Fast-moving fires ripping through Sonoma, Napa and Solano counties are a painfully familiar site to residents of the fire-prone region, but the pandemic adds a new layer of danger. Evacuating people is one of the more obvious challenges, said Dr. John Balmes, a physician at the University of California, San Francisco who also teaches and studies the health effects of air pollution at the University of California, Berkeley.
“Now that we have this pandemic, we can’t just put a lot of people in a high school gymnasium, which is often what’s done,” said Balmes, a member of the California Air Resources Board, the state’s clean air agency. The same concerns apply to firefighters ― many of whom are inmates―who can’t easily bunk together or travel from other regions to battle the blaze.
But doctors are concerned about another, less visible threat: What happens to people’s pulmonary health when wildfire smoke, a dangerous pollutant linked to several adverse health conditions, descends into the lungs of people who already have COVID-19? Given the novelty of the coronavirus, little is known for sure about how inhaling wildfire smoke may worsen someone’s COVID-19 symptoms.
“There are a lot of the things that we still don’t understand,” Dr. Stephanie Christenson, a pulmonologist and critical care doctor doing research at the University of California, San Francisco. “How is it going to make things worse for patients? If you get the disease, are you more likely to get symptoms? If you’re recovering from the disease, how is this going to affect you?”
Balmes said he’s been thinking about this for a while, and that there’s good reason to be worried.
“We know that wildfire exposure to communities increases the risk of lower respiratory tract infection,” such as acute bronchitis and pneumonia, Balmes said. “So there’s concern in the context of the pandemic that wildfire smoke exposure would increase the risk of moving from mild to more severe COVID-19.”

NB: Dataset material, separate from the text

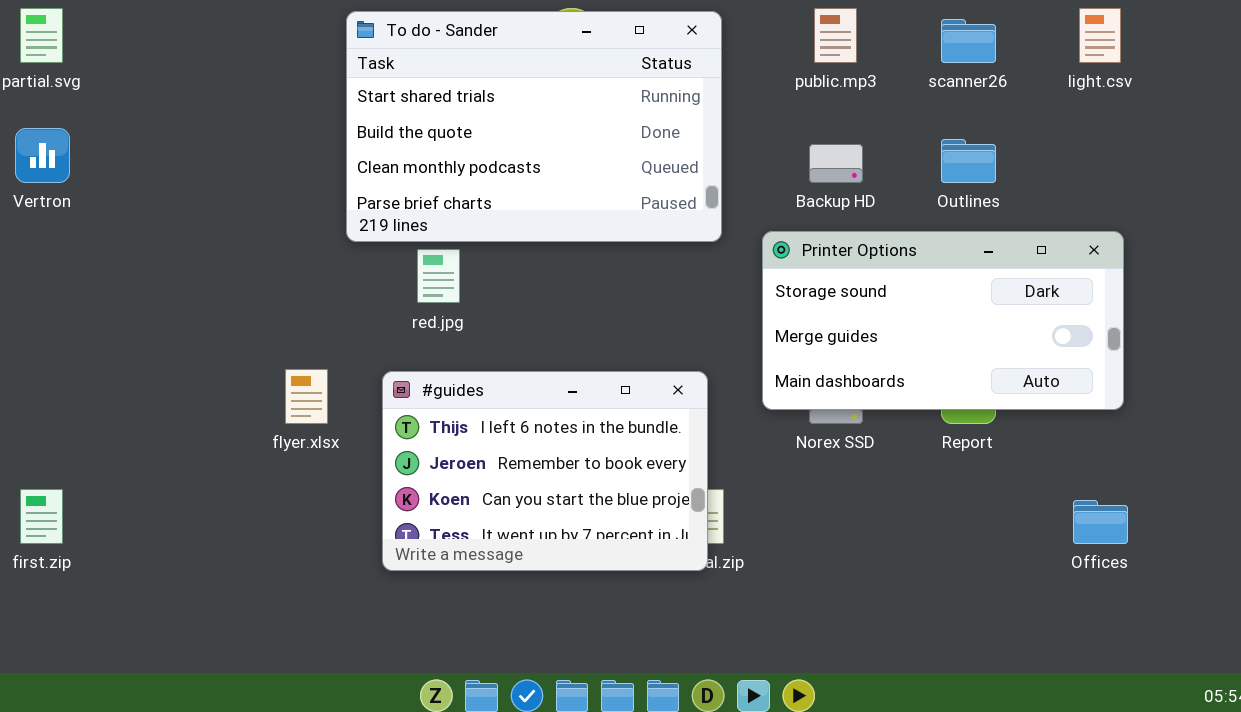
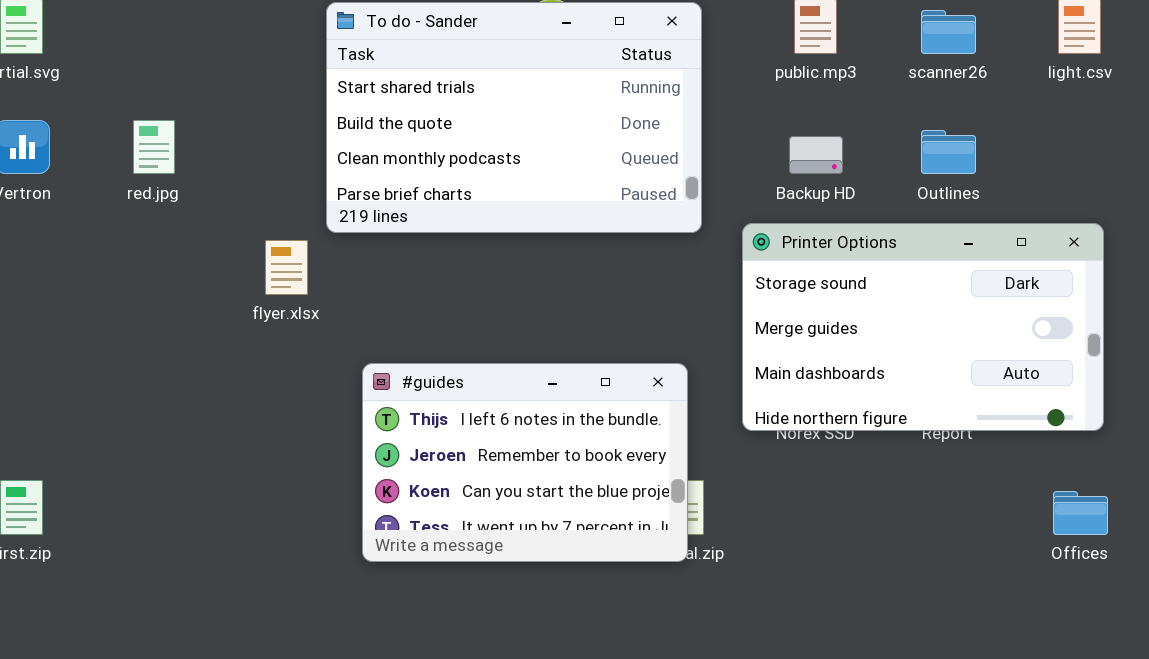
Printer Options: [762,231,1124,410] -> [742,223,1104,431], resized
red.jpg: [417,249,460,303] -> [133,120,175,174], moved
flyer.xlsx: [285,369,328,424] -> [265,240,308,295], moved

It’s not just those close to the fires who are at risk. Smoke has spread across the entire San Francisco Bay Area for days. In many areas, the air quality index has been higher than 200, which indicates that “everyone may experience more serious health effects if they are exposed for 24 hours,” according to the Environmental Protection Agency.
Wildfire smoke is “kind of like tobacco smoke without the nicotine,” Balmes said. When someone inhales toxic particles from the smoke, their airways can become chemically injured, predisposing them to more severe infections, he said. If their airways are also badly inflamed from COVID-19, they could be in trouble.
Particulate matter from wildfire smoke may also build up on and damage the amoeba-like cells in a person’s lungs that serve as a first line of defense against viral infections, Balmes added.
What’s less clear is whether wildfire smoke increases the likelihood of catching COVID-19. A July study out of China found that even short-term exposure to air pollution―as one experiences during a wildfire―was linked to a higher rate of confirmed COVID-19 infections.
It’s important to note that people who live in highly polluted areas tend to have several other high-risk factors for disease, Christenson said, so the study might not say much about wildfire smoke in particular. There is, however, one simple possibility: Wildfire smoke makes people cough, and coughing spreads disease. Christenson doesn’t think that’s a small contributor.
“That’s why the American Thoracic Society put out guidelines to not use tear gas [on protesters], because it can make people cough more and salivate more,” she said.
Doctors saw the same thing happening with choirs, where infected people easily spread the coronavirus while singing, she added. In one instance, it took just one infected person to get 52 others sick.
Some emerging research suggests that the coronavirus can “hitch a ride” on particulate matter from wildfires, Balmes said, making it easier for the virus to descend deep into the lungs, but there’s not much data on that yet.
The most important thing people can do now, Christenson and Balmes said, is continue wearing a face mask, washing their hands as much as possible and maintaining distance from others in congregate settings.